In a major landmark judgment on land acquisition, the Supreme Court on Wednesday quashed the acquisition of nearly 1,000 acres of land in Singur by then CPI (M)-led Left Front government in West Bengal to help Tata Motors set up its Nano car manufacturing plant.

The Bench of Justices V Gopala Gowda and Arun Mishra ordered restoration of land to the original owners and farmers within 12 weeks and ruled that they will not have to return the compensation awarded to them at the time of the acquisition.

It further asked the state government to complete the formalities and identification of the beneficiaries within 10 weeks for the purpose of returning the land; the bench reasoned that since the owners could not use land for 10 years, so they can’t be asked to return money they got as compensation.

In two separate judgments the two judges gave their own reasoning for quashing the acquisition process. Their common thrust was that the land acquisition process adopted by the then government was wrong on many counts.” The disagreement between the two judges was on how they see the land acquisition.

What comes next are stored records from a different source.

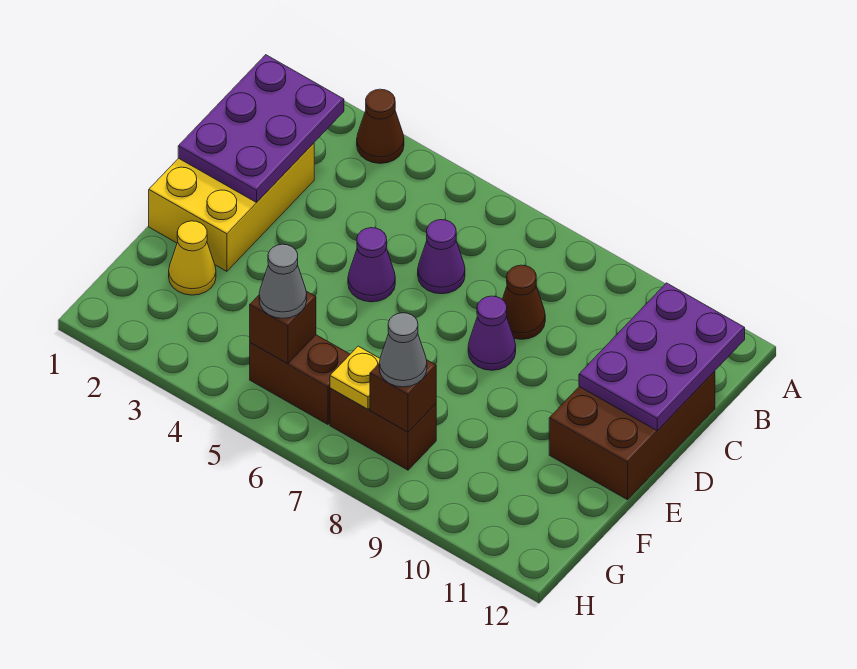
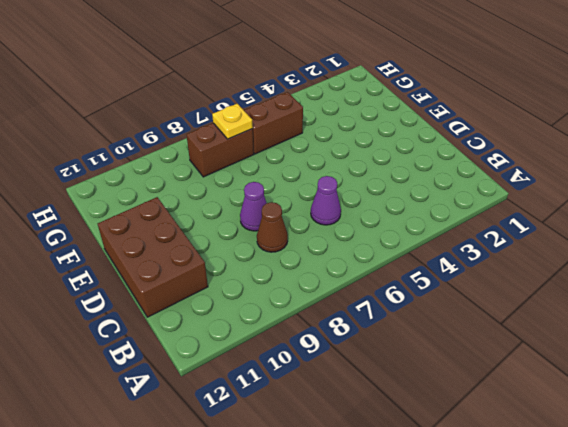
none -> brown cone A3 level 1
none -> yellow brick C1:E2 level 1
none -> purple cone D5 level 1

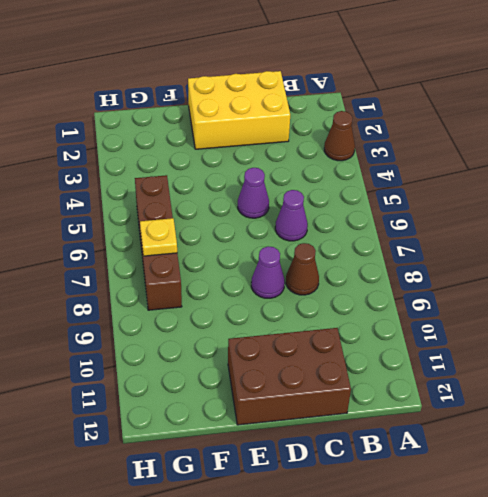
none -> yellow cone F2 level 1
none -> purple plate B1:D2 level 2
none -> purple plate B11:D12 level 2

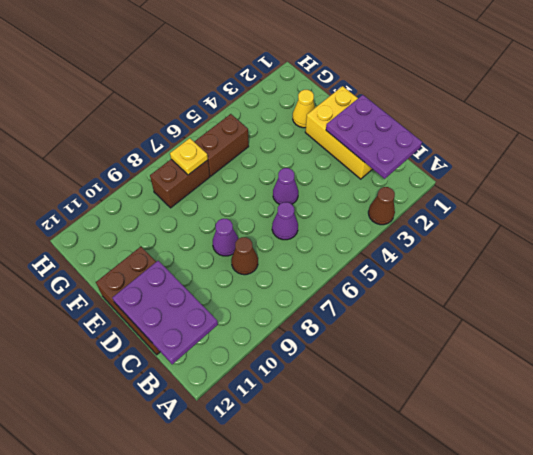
none -> brown brick G5 level 2
none -> brown brick G8 level 2
none -> grey cone G5 level 3

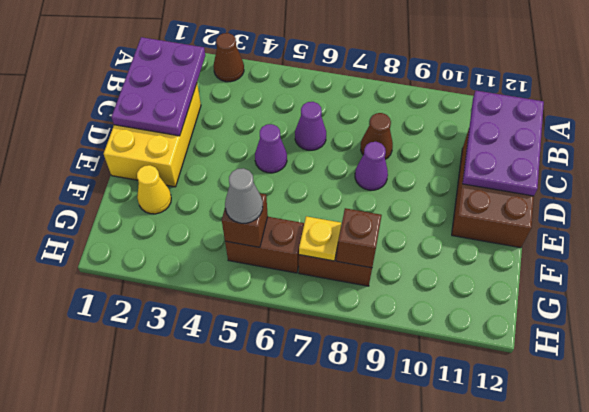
none -> grey cone G8 level 3

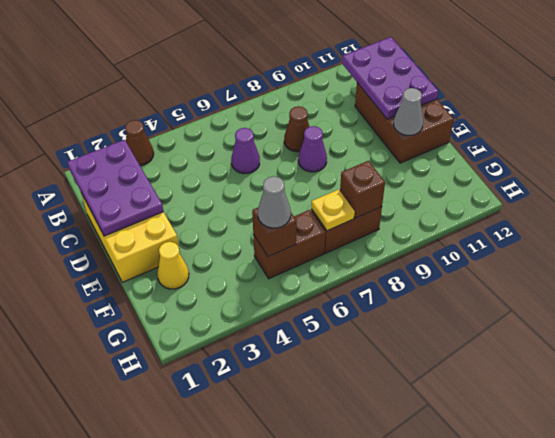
grey cone E11 level 2 -> grey cone G8 level 3
none -> purple cone D5 level 1

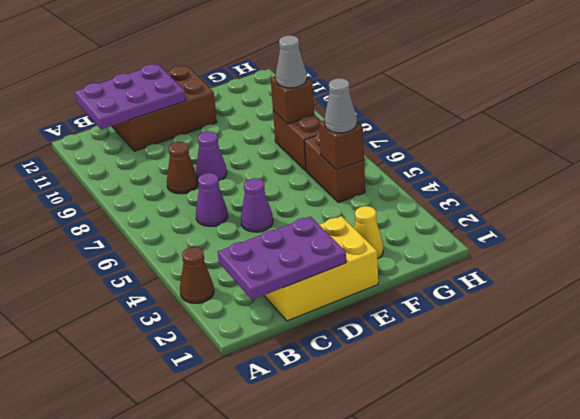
none -> yellow plate G7 level 2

While Justice Gowda said the land was not acquired for public purpose directly by the Tata Motors, Justice Mishra held that there was no illegality in the land acquisition for public purpose as it would have given employment to thousands of people in West Bengal.

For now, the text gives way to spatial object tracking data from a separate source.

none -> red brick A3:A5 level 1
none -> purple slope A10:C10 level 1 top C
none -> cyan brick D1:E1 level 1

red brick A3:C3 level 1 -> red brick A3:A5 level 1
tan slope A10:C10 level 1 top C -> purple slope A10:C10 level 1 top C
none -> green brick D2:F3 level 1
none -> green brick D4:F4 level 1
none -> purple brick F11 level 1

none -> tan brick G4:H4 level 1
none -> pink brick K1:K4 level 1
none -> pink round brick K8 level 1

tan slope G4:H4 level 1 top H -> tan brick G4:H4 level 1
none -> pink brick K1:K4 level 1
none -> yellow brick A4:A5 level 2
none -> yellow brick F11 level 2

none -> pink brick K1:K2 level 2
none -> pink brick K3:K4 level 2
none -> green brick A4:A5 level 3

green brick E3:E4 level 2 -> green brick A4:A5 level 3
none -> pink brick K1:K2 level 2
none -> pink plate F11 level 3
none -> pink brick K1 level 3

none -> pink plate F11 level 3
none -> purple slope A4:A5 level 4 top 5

The land was acquired a decade ago by the state government for the Tata Group to enable it to build its Nano car manufacturing factory. The verdict came as a huge setback to the auto major which did not return the land even while shifting the Nano plant to Gujarat in view of the agitation by the land owners led by TMC leader Mamata Banerjee.  The company and the state government were since then locked in a tussle over who should possess the land. The Supreme Court put an end to the 10-year-ordeal, declaring that the initial land acquisition itself was “illegal and void,” as it failed to meet “requirements under the Land Acquisition Act 1894.”

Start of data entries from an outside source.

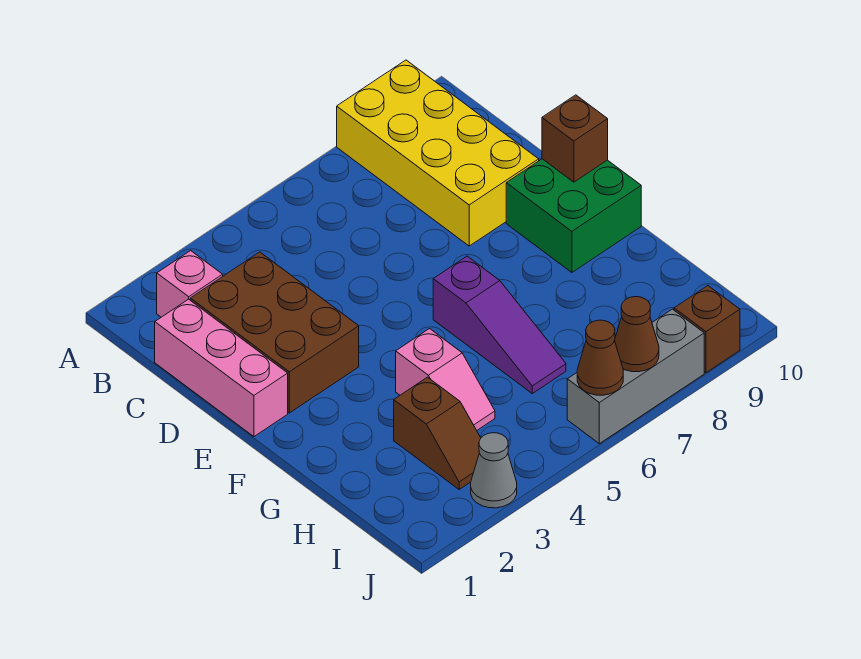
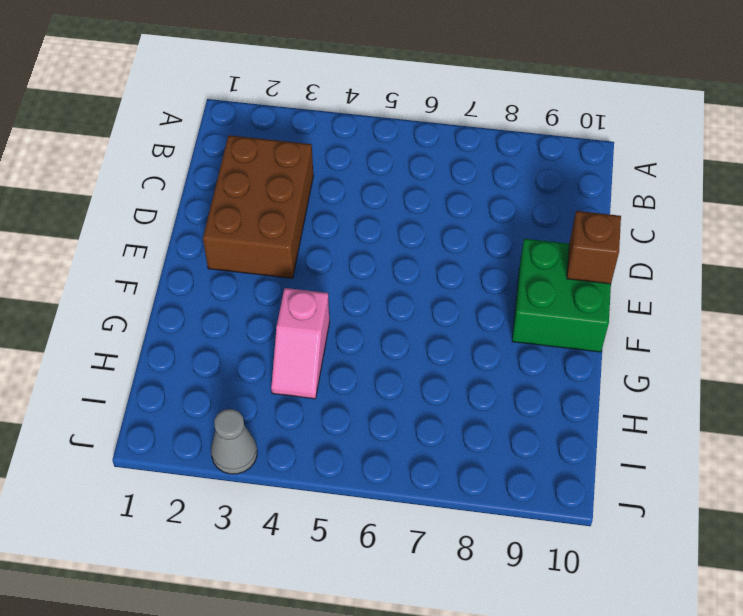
none -> yellow brick A8:D9 level 1
none -> pink brick B2 level 1
none -> pink brick C1:E1 level 1

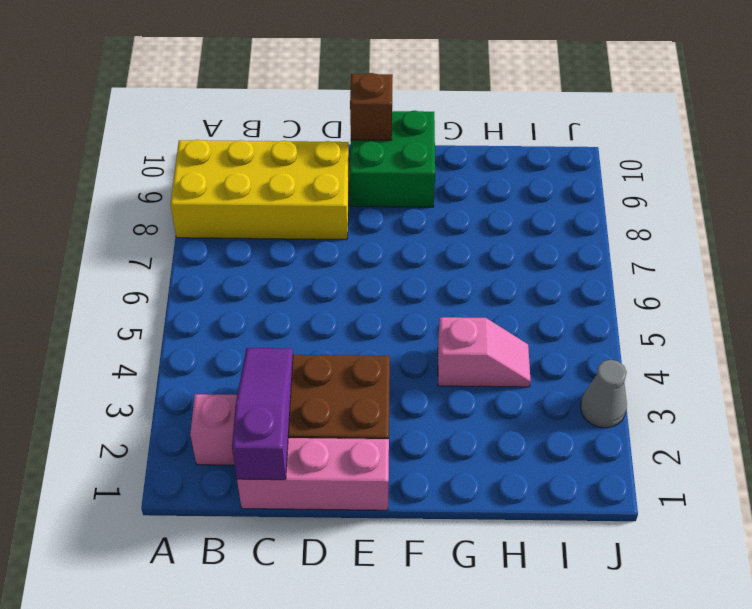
purple slope C1:C3 level 2 top 1 -> purple slope F6:H6 level 1 top F
none -> brown slope H3:I3 level 1 top H
none -> grey brick J6:J8 level 1
none -> brown brick J9 level 1

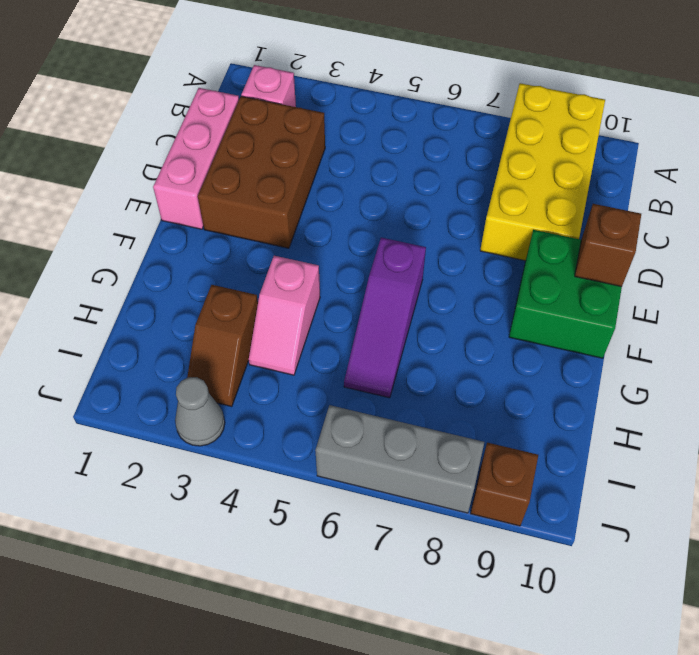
none -> brown cone J6 level 2
none -> brown cone J7 level 2

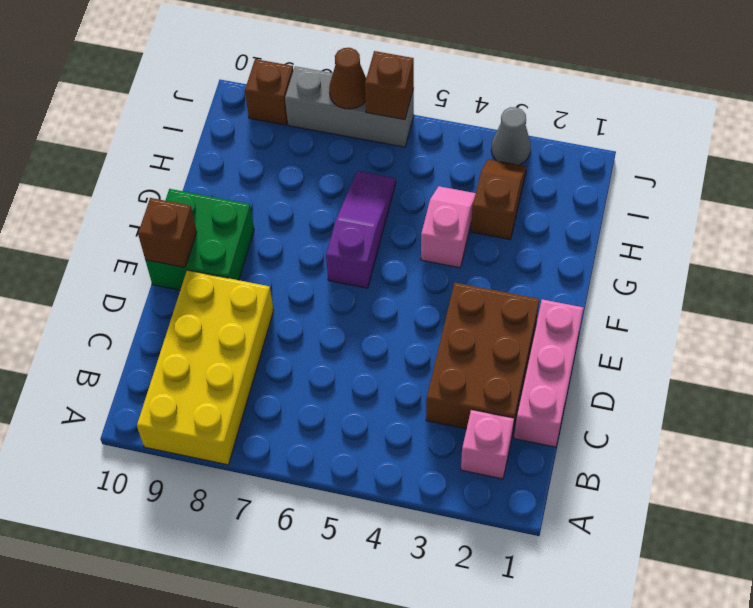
brown brick J6 level 2 -> brown cone J6 level 2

In doing so, the Supreme Court has not only set aside a previous judgment of the Calcutta High Court, which upheld the land acquisition, but has also pointed out that the West Bengal government in 2006 “committed fraud of power in land allotment” by acquiring land for a private company and passing it off as a public good.

The happiest person was West Bengal chief minister Mamata Banerjee, who hailed the verdict as a landmark victory. In a statement in Kolkata she said: “I had dreamt of this SC verdict for so long, for the people of Singur. Now I can die in peace. I would expect everyone to celebrate this as Singur Utsav, it’s like an invocation of the celebration to Durja Puja.”

An agency report said farmers and locals erupted in joy and celebrated by throwing ‘gulal’ on each other and raised slogans in praise of Mamata Banerjee, who first rode to power on the wave of protests against this land acquisition.

The Supreme Court had reserved its ruling in May after hearing the Tatas, the Bengal government and the aggrieved farmers of Singur.

Soon after coming to power in 2011, Mamata Banerjee had passed a law to take over the land after Tata moved its project out of the state to Gujarat’s Sanad district. Tata Motors moved the Calcutta High Court challenging the law. The acquisition of the land was upheld by both a trial court and the High Court while the law passed by the Mamata Banerjee government was declared unconstitutional on appeal.